Il est frappant de voir qu’à la veille du vote de second tour, plus de deux-tiers des personnes interrogées par IPSOS déclaraient que ce ne serait pas une bonne chose que le Front national remporte les élections et dirige leur département pendant les prochaines années. Presque trois quarts des électeurs proches de l’UMP partagent ce diagnostic montrant ainsi que si « porosité » il y a entre UMP et FN elle ne va pas jusqu’à partager une même culture de pouvoir.
Cette distance entre le principal parti d’opposition et le Front national est d’ailleurs très lisible dans les distances idéologiques et politiques qui séparent les électeurs de ces deux formations.

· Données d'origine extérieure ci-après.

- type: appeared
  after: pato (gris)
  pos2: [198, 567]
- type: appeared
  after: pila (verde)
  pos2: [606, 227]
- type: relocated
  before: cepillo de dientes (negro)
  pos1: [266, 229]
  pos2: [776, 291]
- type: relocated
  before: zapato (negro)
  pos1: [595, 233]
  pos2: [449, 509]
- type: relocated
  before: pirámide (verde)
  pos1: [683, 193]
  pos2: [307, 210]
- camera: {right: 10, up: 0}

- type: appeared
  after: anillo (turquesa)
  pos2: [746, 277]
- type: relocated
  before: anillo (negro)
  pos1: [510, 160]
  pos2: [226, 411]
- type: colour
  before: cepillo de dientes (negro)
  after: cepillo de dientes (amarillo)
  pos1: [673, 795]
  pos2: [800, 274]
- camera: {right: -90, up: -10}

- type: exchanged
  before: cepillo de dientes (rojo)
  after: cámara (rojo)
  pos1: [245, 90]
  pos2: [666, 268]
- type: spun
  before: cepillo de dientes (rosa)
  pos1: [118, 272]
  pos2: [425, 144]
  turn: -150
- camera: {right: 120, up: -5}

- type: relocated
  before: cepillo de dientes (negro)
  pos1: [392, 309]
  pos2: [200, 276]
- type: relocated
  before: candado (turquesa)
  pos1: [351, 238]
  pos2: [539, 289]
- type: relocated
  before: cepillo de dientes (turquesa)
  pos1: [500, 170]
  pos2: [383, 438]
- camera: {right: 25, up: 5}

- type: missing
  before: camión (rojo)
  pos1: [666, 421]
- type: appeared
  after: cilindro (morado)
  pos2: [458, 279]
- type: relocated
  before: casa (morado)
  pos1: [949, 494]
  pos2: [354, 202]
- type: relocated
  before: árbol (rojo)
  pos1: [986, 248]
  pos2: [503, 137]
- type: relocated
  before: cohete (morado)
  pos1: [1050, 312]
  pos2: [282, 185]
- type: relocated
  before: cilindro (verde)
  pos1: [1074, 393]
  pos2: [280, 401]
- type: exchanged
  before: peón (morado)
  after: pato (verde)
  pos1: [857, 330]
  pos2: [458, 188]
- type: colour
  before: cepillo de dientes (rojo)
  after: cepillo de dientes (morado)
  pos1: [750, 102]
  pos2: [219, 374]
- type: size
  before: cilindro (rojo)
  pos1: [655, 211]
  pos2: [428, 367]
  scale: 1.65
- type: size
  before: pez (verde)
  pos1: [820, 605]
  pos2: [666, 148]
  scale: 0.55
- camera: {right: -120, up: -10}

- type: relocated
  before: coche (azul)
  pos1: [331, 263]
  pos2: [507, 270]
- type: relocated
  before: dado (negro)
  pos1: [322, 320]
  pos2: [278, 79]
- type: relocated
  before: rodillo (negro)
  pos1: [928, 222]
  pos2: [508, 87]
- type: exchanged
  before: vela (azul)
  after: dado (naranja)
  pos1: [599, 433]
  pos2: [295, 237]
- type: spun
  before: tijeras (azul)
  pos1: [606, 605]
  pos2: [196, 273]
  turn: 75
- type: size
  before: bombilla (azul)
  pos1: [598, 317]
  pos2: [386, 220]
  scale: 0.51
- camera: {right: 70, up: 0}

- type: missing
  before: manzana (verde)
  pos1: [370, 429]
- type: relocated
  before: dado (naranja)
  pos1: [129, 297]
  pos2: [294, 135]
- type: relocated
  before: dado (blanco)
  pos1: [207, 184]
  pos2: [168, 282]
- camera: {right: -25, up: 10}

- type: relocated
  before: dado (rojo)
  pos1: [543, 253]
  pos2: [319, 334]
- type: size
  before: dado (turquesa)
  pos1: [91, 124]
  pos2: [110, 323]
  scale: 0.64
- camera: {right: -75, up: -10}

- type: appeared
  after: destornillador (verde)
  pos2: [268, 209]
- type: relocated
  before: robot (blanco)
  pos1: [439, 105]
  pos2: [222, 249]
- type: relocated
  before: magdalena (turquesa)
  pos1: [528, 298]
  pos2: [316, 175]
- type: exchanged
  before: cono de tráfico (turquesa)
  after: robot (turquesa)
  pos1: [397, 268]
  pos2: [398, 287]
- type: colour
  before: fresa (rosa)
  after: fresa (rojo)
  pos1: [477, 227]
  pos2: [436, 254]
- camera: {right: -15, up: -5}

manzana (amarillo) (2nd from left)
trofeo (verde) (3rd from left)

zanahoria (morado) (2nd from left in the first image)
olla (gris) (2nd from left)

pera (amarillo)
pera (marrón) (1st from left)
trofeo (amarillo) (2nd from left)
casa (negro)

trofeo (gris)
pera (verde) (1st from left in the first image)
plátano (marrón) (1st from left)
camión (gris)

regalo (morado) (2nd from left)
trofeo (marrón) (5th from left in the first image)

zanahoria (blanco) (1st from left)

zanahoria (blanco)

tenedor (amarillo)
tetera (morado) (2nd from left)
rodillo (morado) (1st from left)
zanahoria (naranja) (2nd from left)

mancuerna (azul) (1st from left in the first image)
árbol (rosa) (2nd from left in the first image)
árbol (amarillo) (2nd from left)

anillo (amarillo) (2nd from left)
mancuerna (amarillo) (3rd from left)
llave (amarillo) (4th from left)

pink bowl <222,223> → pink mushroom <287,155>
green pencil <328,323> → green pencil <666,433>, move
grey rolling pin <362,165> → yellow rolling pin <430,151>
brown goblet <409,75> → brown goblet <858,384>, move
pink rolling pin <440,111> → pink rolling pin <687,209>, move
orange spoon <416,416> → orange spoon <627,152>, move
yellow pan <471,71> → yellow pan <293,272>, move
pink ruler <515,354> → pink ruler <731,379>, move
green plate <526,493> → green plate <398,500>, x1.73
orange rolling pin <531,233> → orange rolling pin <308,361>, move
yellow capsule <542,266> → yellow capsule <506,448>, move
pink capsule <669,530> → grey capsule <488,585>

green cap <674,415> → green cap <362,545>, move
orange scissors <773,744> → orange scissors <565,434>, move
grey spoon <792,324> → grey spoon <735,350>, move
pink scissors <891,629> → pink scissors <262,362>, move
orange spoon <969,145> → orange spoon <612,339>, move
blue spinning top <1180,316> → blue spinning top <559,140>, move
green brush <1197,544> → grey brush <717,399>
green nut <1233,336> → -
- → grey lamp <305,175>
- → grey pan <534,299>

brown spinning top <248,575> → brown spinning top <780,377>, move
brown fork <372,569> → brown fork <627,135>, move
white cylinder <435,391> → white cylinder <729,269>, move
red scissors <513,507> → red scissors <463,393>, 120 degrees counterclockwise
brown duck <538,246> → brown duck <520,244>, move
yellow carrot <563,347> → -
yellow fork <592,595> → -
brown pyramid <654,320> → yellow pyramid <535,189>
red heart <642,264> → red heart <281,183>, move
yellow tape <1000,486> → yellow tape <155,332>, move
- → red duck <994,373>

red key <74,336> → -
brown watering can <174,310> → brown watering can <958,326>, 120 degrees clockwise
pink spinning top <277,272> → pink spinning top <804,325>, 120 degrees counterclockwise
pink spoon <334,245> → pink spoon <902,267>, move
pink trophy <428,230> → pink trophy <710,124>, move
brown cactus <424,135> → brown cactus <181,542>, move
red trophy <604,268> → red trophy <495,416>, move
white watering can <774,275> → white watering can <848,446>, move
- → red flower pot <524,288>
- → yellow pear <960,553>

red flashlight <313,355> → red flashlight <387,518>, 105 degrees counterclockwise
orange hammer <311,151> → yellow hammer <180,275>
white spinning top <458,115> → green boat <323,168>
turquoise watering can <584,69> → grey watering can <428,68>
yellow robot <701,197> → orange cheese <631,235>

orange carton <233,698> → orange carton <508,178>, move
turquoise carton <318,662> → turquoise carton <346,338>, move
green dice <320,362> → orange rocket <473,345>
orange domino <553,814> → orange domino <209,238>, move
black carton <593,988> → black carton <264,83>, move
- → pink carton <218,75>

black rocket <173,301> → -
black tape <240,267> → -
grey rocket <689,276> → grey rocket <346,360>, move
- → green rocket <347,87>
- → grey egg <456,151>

Sur le plan des grandes options économiques et sociales, sur l’ouverture au monde, sur l’Europe, sur la confiance en l’autre, les différences qui séparent les deux univers est importante et même très importante et donnent la mesure du travail qui reste à faire pour ceux qui seraient tentés, au Front national comme dans certaines marges de l’UMP, par un rapprochement. Les seuls terrains sur lesquels les proximités sont fortes sont celui de l’immigration et d’un certain conservatisme au plan des mœurs. Le viatique commun est faible au regard des options économiques et même des conceptions du monde et de la société qui les séparent.
On comprend, dans ces conditions que les électeurs de l’UMP, et bien sûr ceux de l’UDI, soient massivement hostiles non seulement à tout accord local entre l’UMP et le FN pour diriger les départements ou les régions mais aussi à tout accord national pour gouverner le pays. Le Front national s’engage ainsi dans le chemin aride et solitaire que connaît toute force politique puissante mais isolée et enclavée.
Jadis, le Parti communiste avait connu cette situation des années 1946-47 au début des années 1960 avant de s’inclure dans une alliance qui alimenta sa marginalisation. Le Front national n’a pas envie de connaître un même destin. Maintien du superbe isolement ou recherche de l’alliance et du compromis ? Tel est le dilemme du Front national à l’horizon de l’élection présidentielle de 2017.